I’m not sure I completely agree with this. There is no need to remux anything.
Yes, it appears Plex picks the first audio track, however from my findings it is because the first track is typically the one with the default metadata flag (Handbrake makes the first track default, and the first track is always default when ripping in MakeMKV)

For MKV, use the header editor in MKVToolNix to modify the default track flags (note: when ripping, the first audio track does not have a default track metadata tag, and therefore is given a default track value of Yes. Therefore you need to add the metadata tag and set it to no) This takes less than a second.
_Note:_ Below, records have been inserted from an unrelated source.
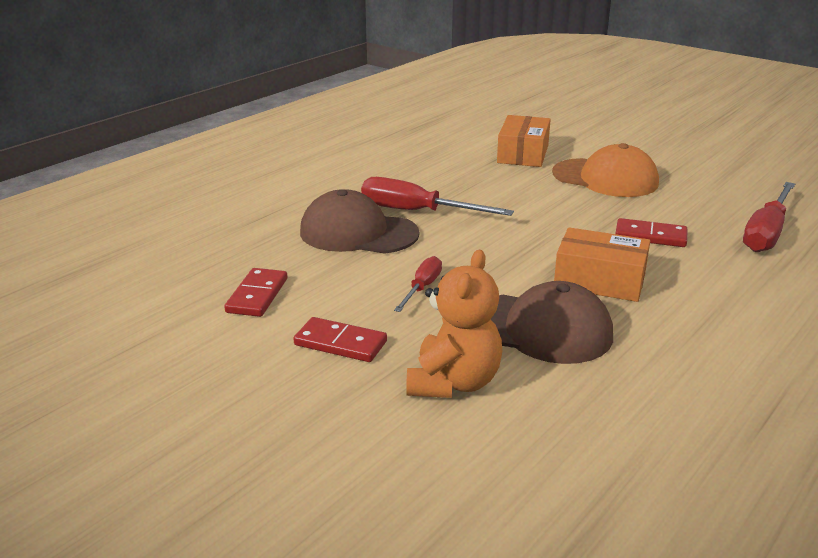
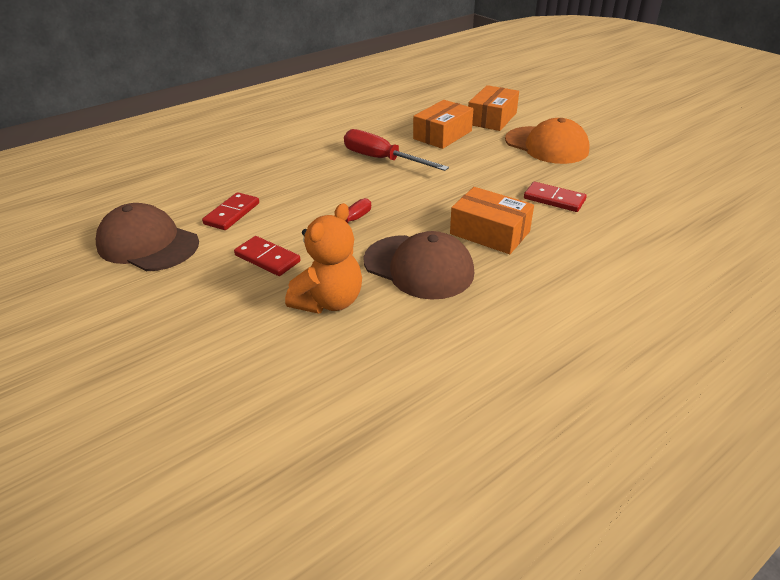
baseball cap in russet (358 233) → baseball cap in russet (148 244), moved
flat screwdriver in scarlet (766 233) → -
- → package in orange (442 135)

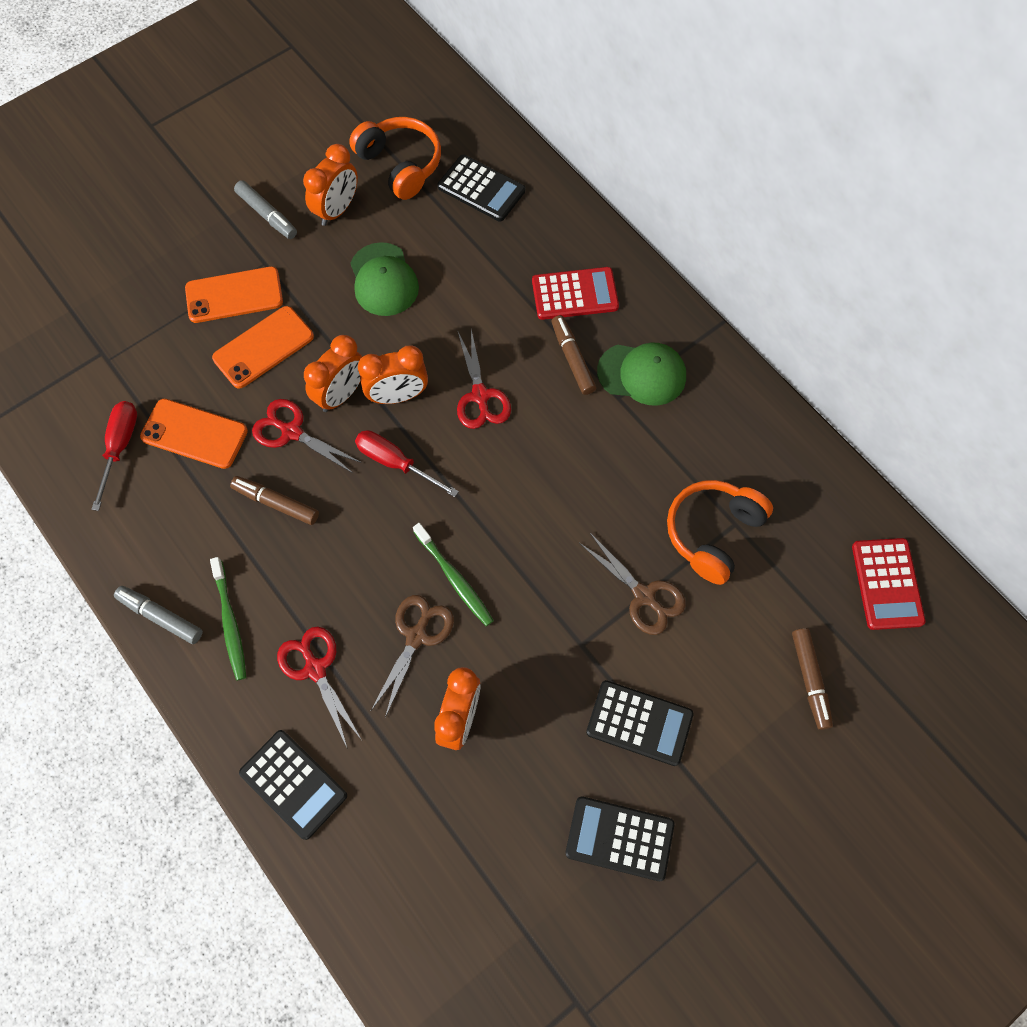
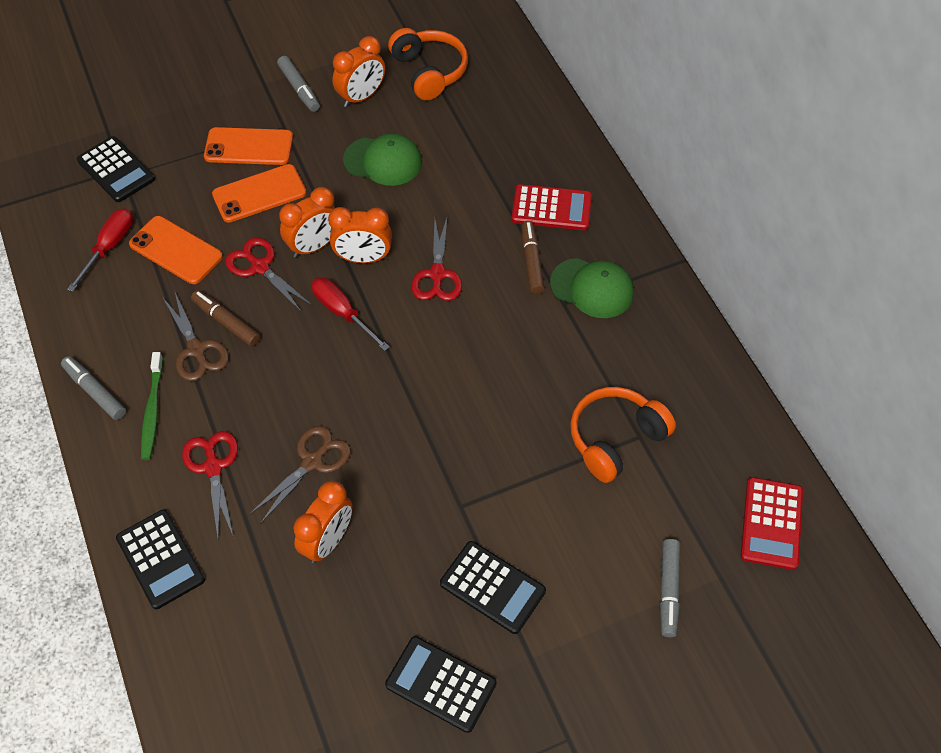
baseball cap in leaf-green (384 280) → baseball cap in leaf-green (383 161), 75 degrees counterclockwise
dental brush in leaf-green (454 579) → -
pocket calculator in jet-black (481 189) → pocket calculator in jet-black (116 170), moved
pair of scissors in russet (644 596) → pair of scissors in russet (196 350), moved
felt pen in russet (810 680) → felt pen in grey (668 590)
For mp4/m4v you can use a meta data editor (I use Subler on mac) and set the default track flags.
Then do a library scan in Plex and it should honor those default track flags. This process works for me, and I have not had issues with it.

As you said though, the end user would still have to manually select which audio track to play if they don’t want the default. I just wanted to point out there is no need to waste the time remuxing.

@TeknoJunky

Personally, I’m too much of a nutjob and quality snob to ever recommend they watch a 1080p stream when there’s a 4K option available. I’ve been wanting them to install 11 speakers (7.1.4) in their living room for years. Lol they haven’t conceded yet.

I also don’t care enough about my users… Once I got a 4K TV, 4K content (when available) is the only stuff I update. I tell the rest of my users to upgrade their TVs, and media players, and internet connections, and sound systems, etc. lol.

I’m well aware of workarounds. But I’m just going to keeping telling my parents to deal with manually switching the audio stream…this thread was just inquiring about a more convenient, automatic way for Plex to operate (and waste less resources in the process).

Thank you for your suggestions.

Edit: That being said I’ll definitely look into upgrading my CPU.

This. I guess with Roku being a closed software Plex is forced to act as Roku ask them to. On Android, Plex does what it wants if it means being stupid.